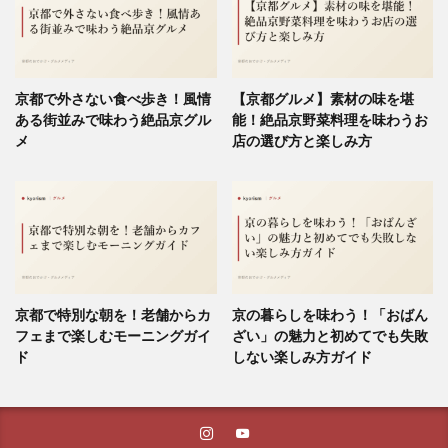
京都で外さない食べ歩き！風情
【京都グルメ】素材の味を堪
ある街並みで味わう絶品京グル
能！絶品京野菜料理を味わうお
メ
店の選び方と楽しみ方
京都で特別な朝を！老舗からカ
京の暮らしを味わう！「おばん
フェまで楽しむモーニングガイ
ざい」の魅力と初めてでも失敗
ド
しない楽しみ方ガイド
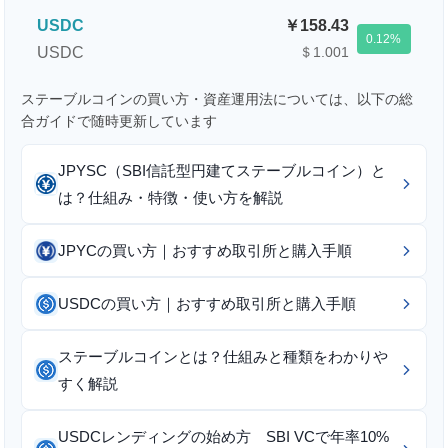
USDC
158.43
0.12
USDC
＄1.001
ステーブルコインの買い方・資産運用法については、以下の総
合ガイドで随時更新しています
JPYSC（SBI信託型円建てステーブルコイン）と
は？仕組み・特徴・使い方を解説
JPYCの買い方｜おすすめ取引所と購入手順
USDCの買い方｜おすすめ取引所と購入手順
ステーブルコインとは？仕組みと種類をわかりや
すく解説
USDCレンディングの始め方 SBI VCで年率10%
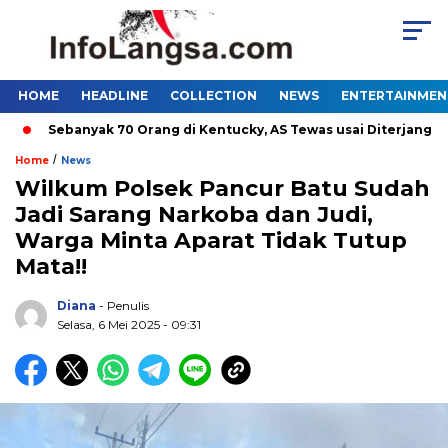
HOME
HEADLINE
COLLECTION
NEWS
ENTERTAINMEN
Sebanyak 70 Orang di Kentucky, AS Tewas usai Diterjang Tornad
/
Home
News
Wilkum Polsek Pancur Batu Sudah
Jadi Sarang Narkoba dan Judi,
Warga Minta Aparat Tidak Tutup
Mata!!
Diana
- Penulis
Selasa, 6 Mei 2025 - 09:31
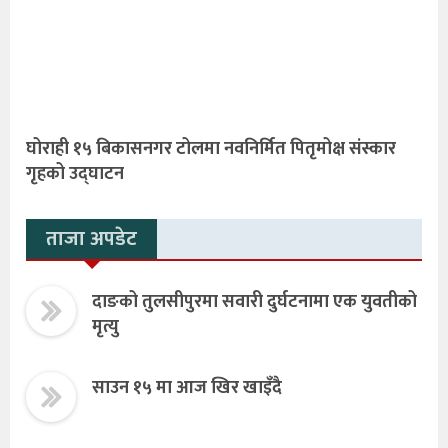
घोराही १५ बिकासनगर टोलमा नवनिर्मित पितृमोक्ष संस्कार
गृहको उद्घाटन
ताजा अपडेट
दाङको तुलसीपुरमा सवारी दुर्घटनामा एक युवतीको
मृत्यु
साउन १५ मा आज खिर खाइँदै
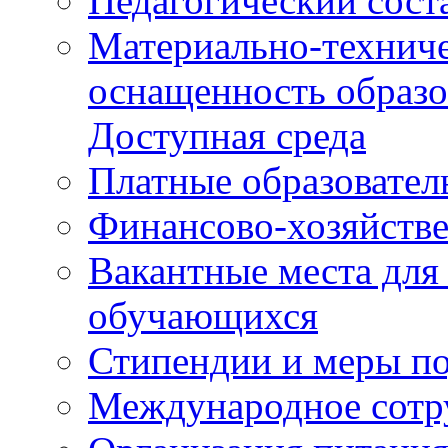
Педагогический сост
Материально-техниче
оснащенность образо
Доступная среда
Платные образовател
Финансово-хозяйстве
Вакантные места для
обучающихся
Стипендии и меры п
Международное сотр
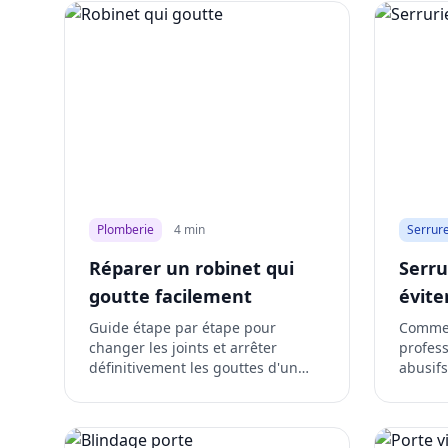
Plomberie
4 min
Serrure
Réparer un robinet qui
Serru
goutte facilement
évite
Guide étape par étape pour
Commen
changer les joints et arrêter
profess
définitivement les gouttes d'un
abusifs
robinet.
d'urge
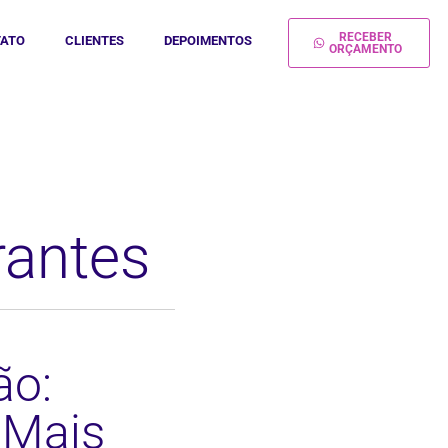
RECEBER
ATO
CLIENTES
DEPOIMENTOS
ORÇAMENTO
rantes
ão:
 Mais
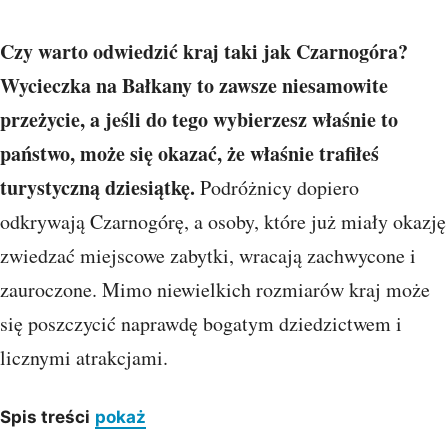
Czy warto odwiedzić kraj taki jak Czarnogóra?
Wycieczka na Bałkany to zawsze niesamowite
przeżycie, a jeśli do tego wybierzesz właśnie to
państwo, może się okazać, że właśnie trafiłeś
turystyczną dziesiątkę.
Podróżnicy dopiero
odkrywają Czarnogórę, a osoby, które już miały okazję
zwiedzać miejscowe zabytki, wracają zachwycone i
zauroczone. Mimo niewielkich rozmiarów kraj może
się poszczycić naprawdę bogatym dziedzictwem i
licznymi atrakcjami.
Spis treści
pokaż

Problem to solve:
Copy every line of text from all the items above word for word, leaving out the pictures.

Answer to this task:
京都で外さない食べ歩き！風情
【京都グルメ】素材の味を堪
ある街並みで味わう絶品京グル
能！絶品京野菜料理を味わうお
メ
店の選び方と楽しみ方
京都で特別な朝を！老舗からカ
京の暮らしを味わう！「おばん
フェまで楽しむモーニングガイ
ざい」の魅力と初めてでも失敗
ド
しない楽しみ方ガイド
USDC
158.43
0.12
USDC
＄1.001
ステーブルコインの買い方・資産運用法については、以下の総
合ガイドで随時更新しています
JPYSC（SBI信託型円建てステーブルコイン）と
は？仕組み・特徴・使い方を解説
JPYCの買い方｜おすすめ取引所と購入手順
USDCの買い方｜おすすめ取引所と購入手順
ステーブルコインとは？仕組みと種類をわかりや
すく解説
USDCレンディングの始め方 SBI VCで年率10%
HOME
HEADLINE
COLLECTION
NEWS
ENTERTAINMEN
Sebanyak 70 Orang di Kentucky, AS Tewas usai Diterjang Tornad
/
Home
News
Wilkum Polsek Pancur Batu Sudah
Jadi Sarang Narkoba dan Judi,
Warga Minta Aparat Tidak Tutup
Mata!!
Diana
- Penulis
Selasa, 6 Mei 2025 - 09:31
घोराही १५ बिकासनगर टोलमा नवनिर्मित पितृमोक्ष संस्कार
गृहको उद्घाटन
ताजा अपडेट
दाङको तुलसीपुरमा सवारी दुर्घटनामा एक युवतीको
मृत्यु
साउन १५ मा आज खिर खाइँदै
Педагогический сост
Материально-техниче
оснащенность образо
Доступная среда
Платные образовател
Финансово-хозяйстве
Вакантные места для
обучающихся
Стипендии и меры п
Международное сотр
Plomberie
4 min
Serrure
Réparer un robinet qui
Serru
goutte facilement
évite
Guide étape par étape pour
Commen
changer les joints et arrêter
profess
définitivement les gouttes d'un
abusifs
robinet.
d'urge
RECEBER
ATO
CLIENTES
DEPOIMENTOS
ORÇAMENTO
rantes
ão:
 Mais
Czy warto odwiedzić kraj taki jak Czarnogóra?
Wycieczka na Bałkany to zawsze niesamowite
przeżycie, a jeśli do tego wybierzesz właśnie to
państwo, może się okazać, że właśnie trafiłeś
turystyczną dziesiątkę.
Podróżnicy dopiero
odkrywają Czarnogórę, a osoby, które już miały okazję
zwiedzać miejscowe zabytki, wracają zachwycone i
zauroczone. Mimo niewielkich rozmiarów kraj może
się poszczycić naprawdę bogatym dziedzictwem i
licznymi atrakcjami.
Spis treści
pokaż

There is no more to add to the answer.